Extracted records
=== Section Start ===

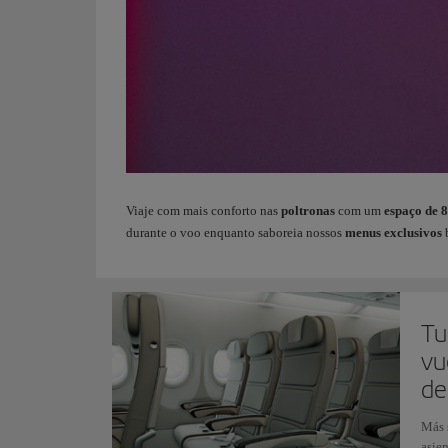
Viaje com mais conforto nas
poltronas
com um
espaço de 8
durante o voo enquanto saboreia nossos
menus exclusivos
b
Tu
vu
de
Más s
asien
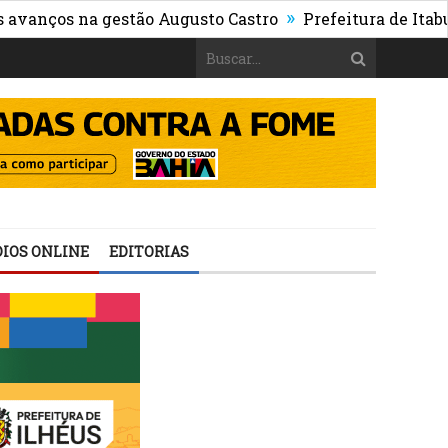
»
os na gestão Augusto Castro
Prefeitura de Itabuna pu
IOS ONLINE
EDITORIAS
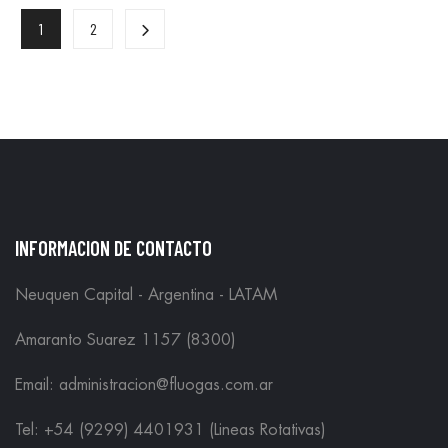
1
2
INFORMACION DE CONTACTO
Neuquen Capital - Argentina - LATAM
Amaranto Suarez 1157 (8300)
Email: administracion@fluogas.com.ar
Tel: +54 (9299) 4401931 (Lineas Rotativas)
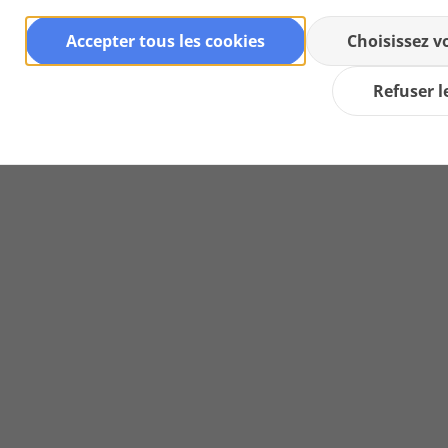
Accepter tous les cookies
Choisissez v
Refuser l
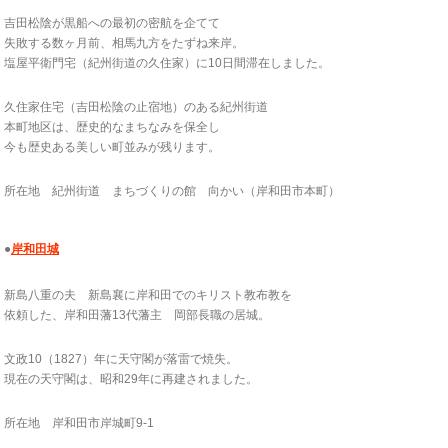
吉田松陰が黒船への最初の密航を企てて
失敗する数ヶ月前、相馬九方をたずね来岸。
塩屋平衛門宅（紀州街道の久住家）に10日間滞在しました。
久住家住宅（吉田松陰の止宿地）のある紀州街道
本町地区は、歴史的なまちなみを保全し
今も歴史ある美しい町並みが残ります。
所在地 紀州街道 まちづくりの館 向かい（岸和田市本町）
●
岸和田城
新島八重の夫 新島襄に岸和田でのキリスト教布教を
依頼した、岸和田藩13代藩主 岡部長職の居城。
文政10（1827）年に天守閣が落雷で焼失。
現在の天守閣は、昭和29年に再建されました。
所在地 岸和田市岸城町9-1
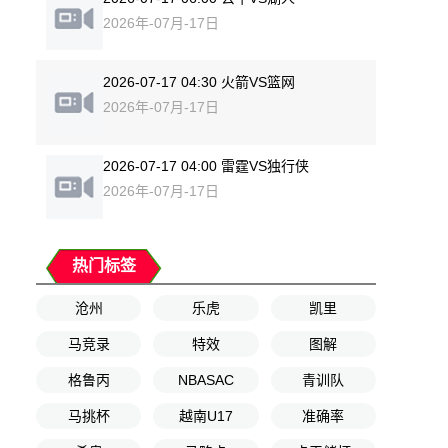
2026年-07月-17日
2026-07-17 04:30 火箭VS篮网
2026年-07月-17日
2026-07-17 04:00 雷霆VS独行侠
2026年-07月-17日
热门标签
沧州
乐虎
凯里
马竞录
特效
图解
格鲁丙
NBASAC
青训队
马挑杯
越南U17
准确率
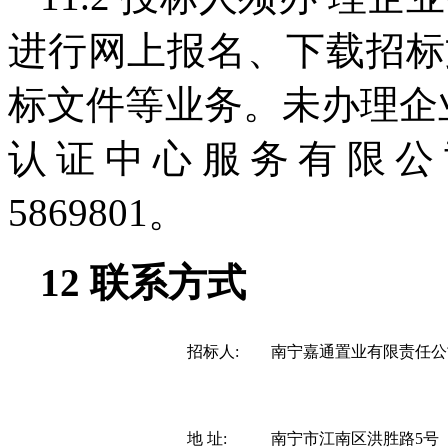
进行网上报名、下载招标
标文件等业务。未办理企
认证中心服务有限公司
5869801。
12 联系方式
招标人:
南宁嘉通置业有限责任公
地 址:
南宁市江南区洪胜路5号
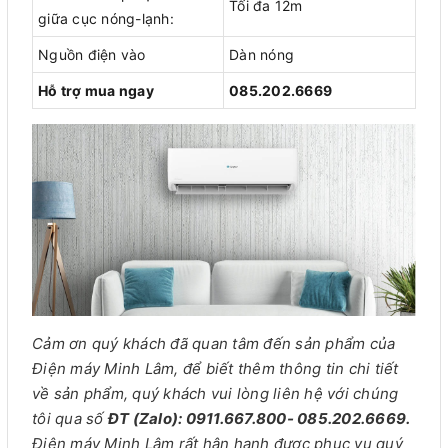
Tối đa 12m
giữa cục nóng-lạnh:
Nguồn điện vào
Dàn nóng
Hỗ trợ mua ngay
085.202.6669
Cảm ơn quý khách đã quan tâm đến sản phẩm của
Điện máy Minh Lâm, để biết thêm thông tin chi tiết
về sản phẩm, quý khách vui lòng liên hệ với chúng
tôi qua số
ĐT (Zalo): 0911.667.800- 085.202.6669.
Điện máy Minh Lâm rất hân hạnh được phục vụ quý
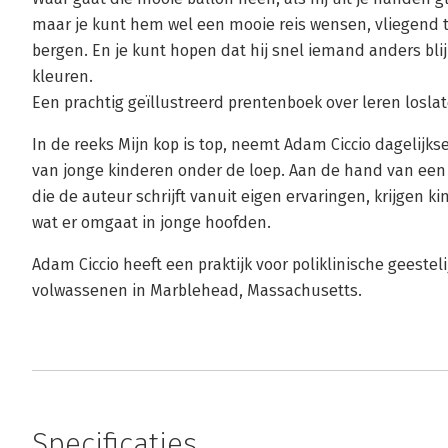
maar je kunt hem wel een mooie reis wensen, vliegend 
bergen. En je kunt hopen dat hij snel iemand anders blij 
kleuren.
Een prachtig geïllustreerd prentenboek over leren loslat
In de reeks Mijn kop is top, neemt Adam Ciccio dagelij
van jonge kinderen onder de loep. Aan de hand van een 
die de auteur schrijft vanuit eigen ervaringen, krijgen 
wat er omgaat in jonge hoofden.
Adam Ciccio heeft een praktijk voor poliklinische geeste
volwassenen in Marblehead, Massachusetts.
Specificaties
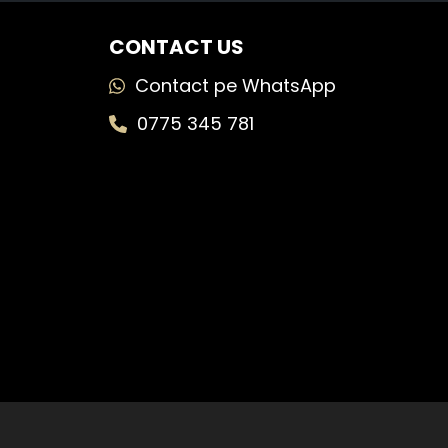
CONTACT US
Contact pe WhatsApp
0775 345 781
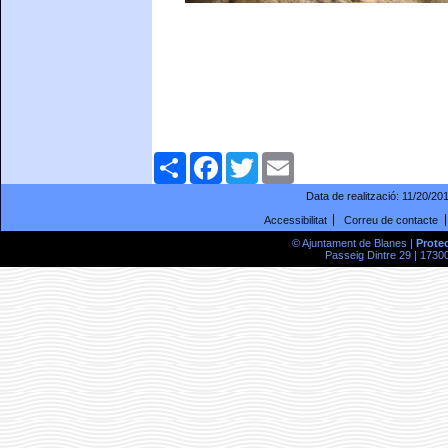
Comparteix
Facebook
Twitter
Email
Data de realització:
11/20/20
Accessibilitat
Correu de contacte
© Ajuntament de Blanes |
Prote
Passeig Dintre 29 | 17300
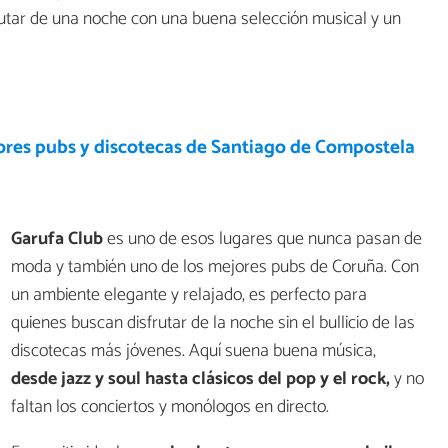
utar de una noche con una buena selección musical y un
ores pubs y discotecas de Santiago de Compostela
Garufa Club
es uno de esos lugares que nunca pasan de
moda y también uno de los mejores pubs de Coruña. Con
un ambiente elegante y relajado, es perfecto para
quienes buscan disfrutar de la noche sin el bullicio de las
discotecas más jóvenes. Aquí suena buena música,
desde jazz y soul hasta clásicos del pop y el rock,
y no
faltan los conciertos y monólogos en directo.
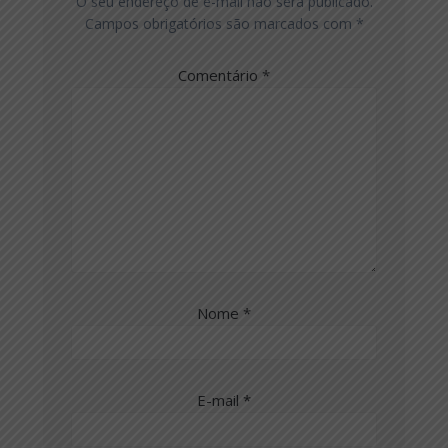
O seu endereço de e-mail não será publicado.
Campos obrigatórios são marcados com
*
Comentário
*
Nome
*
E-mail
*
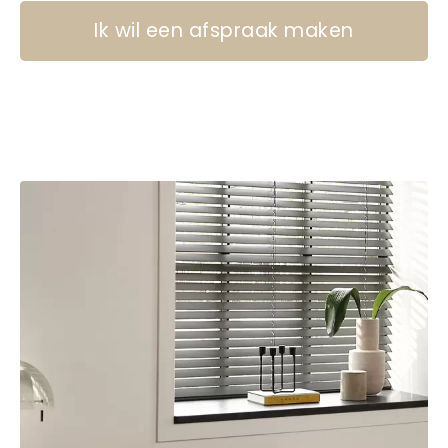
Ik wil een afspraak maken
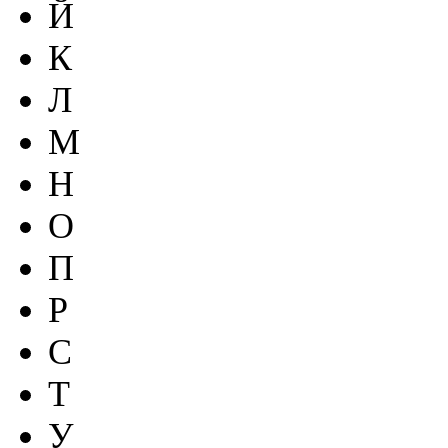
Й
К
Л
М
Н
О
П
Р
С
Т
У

=== Section End ===

- _Written task_: Your copy should match every entry above exactly and contain no pictures.

- _Response_:
Viaje com mais conforto nas
poltronas
com um
espaço de 8
durante o voo enquanto saboreia nossos
menus exclusivos
b
Tu
vu
de
Más s
asien
»
os na gestão Augusto Castro
Prefeitura de Itabuna pu
IOS ONLINE
EDITORIAS
1
2
INFORMACION DE CONTACTO
Neuquen Capital - Argentina - LATAM
Amaranto Suarez 1157 (8300)
Email: administracion@fluogas.com.ar
Tel: +54 (9299) 4401931 (Lineas Rotativas)
Accepter tous les cookies
Choisissez v
Refuser l
吉田松陰が黒船への最初の密航を企てて
失敗する数ヶ月前、相馬九方をたずね来岸。
塩屋平衛門宅（紀州街道の久住家）に10日間滞在しました。
久住家住宅（吉田松陰の止宿地）のある紀州街道
本町地区は、歴史的なまちなみを保全し
今も歴史ある美しい町並みが残ります。
所在地 紀州街道 まちづくりの館 向かい（岸和田市本町）
●
岸和田城
新島八重の夫 新島襄に岸和田でのキリスト教布教を
依頼した、岸和田藩13代藩主 岡部長職の居城。
文政10（1827）年に天守閣が落雷で焼失。
現在の天守閣は、昭和29年に再建されました。
所在地 岸和田市岸城町9-1
2026年-07月-17日
2026-07-17 04:30 火箭VS篮网
2026年-07月-17日
2026-07-17 04:00 雷霆VS独行侠
2026年-07月-17日
热门标签
沧州
乐虎
凯里
马竞录
特效
图解
格鲁丙
NBASAC
青训队
马挑杯
越南U17
准确率
进行网上报名、下载招标
标文件等业务。未办理企
认证中心服务有限公司
5869801。
12 联系方式
招标人:
南宁嘉通置业有限责任公
地 址:
南宁市江南区洪胜路5号
Tối đa 12m
giữa cục nóng-lạnh:
Nguồn điện vào
Dàn nóng
Hỗ trợ mua ngay
085.202.6669
Cảm ơn quý khách đã quan tâm đến sản phẩm của
Điện máy Minh Lâm, để biết thêm thông tin chi tiết
về sản phẩm, quý khách vui lòng liên hệ với chúng
tôi qua số
ĐT (Zalo): 0911.667.800- 085.202.6669.
Điện máy Minh Lâm rất hân hạnh được phục vụ quý
maar je kunt hem wel een mooie reis wensen, vliegend 
bergen. En je kunt hopen dat hij snel iemand anders blij 
kleuren.
Een prachtig geïllustreerd prentenboek over leren loslat
In de reeks Mijn kop is top, neemt Adam Ciccio dagelij
van jonge kinderen onder de loep. Aan de hand van een 
die de auteur schrijft vanuit eigen ervaringen, krijgen 
wat er omgaat in jonge hoofden.
Adam Ciccio heeft een praktijk voor poliklinische geeste
volwassenen in Marblehead, Massachusetts.
Specificaties
CONTACT US
Contact pe WhatsApp
0775 345 781
Comparteix
Facebook
Twitter
Email
Data de realització:
11/20/20
Accessibilitat
Correu de contacte
© Ajuntament de Blanes |
Prote
Passeig Dintre 29 | 17300
utar de una noche con una buena selección musical y un
ores pubs y discotecas de Santiago de Compostela
Garufa Club
es uno de esos lugares que nunca pasan de
moda y también uno de los mejores pubs de Coruña. Con
un ambiente elegante y relajado, es perfecto para
quienes buscan disfrutar de la noche sin el bullicio de las
discotecas más jóvenes. Aquí suena buena música,
desde jazz y soul hasta clásicos del pop y el rock,
y no
faltan los conciertos y monólogos en directo.
O seu endereço de e-mail não será publicado.
Campos obrigatórios são marcados com
*
Comentário
*
Nome
*
E-mail
*
Ik wil een afspraak maken
Й
К
Л
М
Н
О
П
Р
С
Т
У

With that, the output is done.